The crude price levels are hovering around the US$135 per barrel level, causing headaches for governments and central bankers around the globe. Even Saudi Arabia, the OPEC's most important member, has recently announced an increase in daily production by half a million barrels to protect the goose that lays the golden eggs. Let us examine if the current crude oil prices are sustainable. Yes, they will last
Incremental demand from China and India: China and India are experiencing high growth rates in their economies which translates into massive amounts of fuel guzzling. Moreover, the government subsidizes petroleum products thereby dampening the price signals, which could reduce demand. Demand from these countries is unlikely to slow down in a hurry and they will continue to drive the growth in consumption figures in the years ahead.

Supply hindered by political and geological factors: Most of the world's proven oil reserves now reside in politically stubborn regions. They have no love lost for the first world. Hence, pleas for greater supplies generally fall on deaf ears. The recent move by Saudi Arabia is only because US$ 135 a barrel of crude might have worried them that things have gone a bit too far and threaten the trillion dollar bounty that the oil producing nations now expect in revenues from oil.

  • Saudis' nervous on oil spike

    Geology is also not helping matters. The oil fields available in the first world are maturing at a fast clip. There have been very few lucrative finds over the past many years. So the oil majors from the developed nations are forced to concentrate on the marginal and expensive off shore projects.

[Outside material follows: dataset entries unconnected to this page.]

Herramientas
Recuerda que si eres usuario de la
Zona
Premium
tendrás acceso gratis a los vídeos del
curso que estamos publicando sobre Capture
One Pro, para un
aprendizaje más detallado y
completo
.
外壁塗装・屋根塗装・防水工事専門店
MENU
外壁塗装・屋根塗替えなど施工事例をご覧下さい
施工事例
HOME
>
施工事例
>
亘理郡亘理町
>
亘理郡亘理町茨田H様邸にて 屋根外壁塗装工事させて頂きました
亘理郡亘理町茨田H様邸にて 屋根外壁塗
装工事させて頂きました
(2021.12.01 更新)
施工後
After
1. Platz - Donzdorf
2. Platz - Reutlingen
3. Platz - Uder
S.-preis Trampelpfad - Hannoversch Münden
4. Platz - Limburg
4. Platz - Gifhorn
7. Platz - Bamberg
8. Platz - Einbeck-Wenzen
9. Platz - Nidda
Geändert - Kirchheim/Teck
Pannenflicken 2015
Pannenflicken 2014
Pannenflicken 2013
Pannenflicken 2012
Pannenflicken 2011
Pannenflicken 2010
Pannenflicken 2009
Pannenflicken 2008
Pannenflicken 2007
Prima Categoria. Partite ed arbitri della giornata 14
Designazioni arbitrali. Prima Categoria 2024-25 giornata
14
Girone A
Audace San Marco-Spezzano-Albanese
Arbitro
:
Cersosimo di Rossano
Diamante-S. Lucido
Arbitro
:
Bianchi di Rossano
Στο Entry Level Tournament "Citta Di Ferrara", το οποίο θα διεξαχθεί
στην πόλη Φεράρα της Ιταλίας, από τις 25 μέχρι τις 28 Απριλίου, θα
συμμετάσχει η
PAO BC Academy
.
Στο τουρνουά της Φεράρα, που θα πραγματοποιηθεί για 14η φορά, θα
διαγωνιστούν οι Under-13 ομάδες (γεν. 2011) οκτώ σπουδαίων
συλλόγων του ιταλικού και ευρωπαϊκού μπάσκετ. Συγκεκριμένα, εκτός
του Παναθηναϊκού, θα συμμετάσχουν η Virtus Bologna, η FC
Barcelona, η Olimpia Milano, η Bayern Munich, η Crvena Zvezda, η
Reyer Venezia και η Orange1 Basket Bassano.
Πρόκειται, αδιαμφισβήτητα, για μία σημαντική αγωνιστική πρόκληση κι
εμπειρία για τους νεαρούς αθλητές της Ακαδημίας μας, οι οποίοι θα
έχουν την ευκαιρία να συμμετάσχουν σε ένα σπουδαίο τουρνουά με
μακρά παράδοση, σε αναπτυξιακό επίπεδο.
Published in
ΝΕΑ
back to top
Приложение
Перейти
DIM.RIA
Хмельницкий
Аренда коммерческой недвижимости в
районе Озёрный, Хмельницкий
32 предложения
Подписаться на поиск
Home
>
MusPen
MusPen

    No, they will not last
    Actual commodity vs. the financial derivative: While the financial derivative for crude oil is consistently touching ever-higher prices, the actual commodity might not be selling at those prices. According to Bloomberg, Iran had at least 14 very large oil tankers idling in the Persian Gulf around June 02, 2008. This might be an indication that the OPEC's second largest oil supplier is not able to clear the commodity at the current prices. The demand (and the price) for the derivative seems to have run away much faster than the demand (and the price) for the actual commodity.

    Alternate sources of energy: Alternate sources of energy- ultra deep oil fields, Canadian tar sands, nuclear energy etc.- become viable at high crude oil prices. According to some estimates, the threshold price for the Canadian sands is US$ 60 to 70 per barrel. These alternate sources should indeed attract investments if the current crude prices remain at the current stratospheric levels. And such news should act as the safety valve in the pressure cooker like crude oil markets.

    France produces around 75% of its electricity from nuclear energy. Most of the French nuclear power plants were built after the oil shock in the 1970s. The world might rethink the nuclear option on a much larger scale this time around.

    Conclusion
    Crude oil remains the most important source of compact energy. But the question is whether the fundamentals warrant the price. George Soros has recently said, "The answer is that the bubble is super-imposed on an upward trend in oil prices that has a strong foundation in reality."

    A bubble can form in any market- equities, housing, currencies or commodities. Mr. Soros has explained in his book, 'The Alchemy of Finance', that bubbles arise from fundamental factors, which the market overestimates in a positive reinforcing loop thus taking it far away from reality. Given the absolute levels of the crude prices and rapidity of increase, this looks like a bubble to us.

    Just as in the equity markets, bubbles in the commodity prices must eventually burst. As to when the crude oil bubble will burst- timing is as, if not more, difficult in commodities as it is in equities.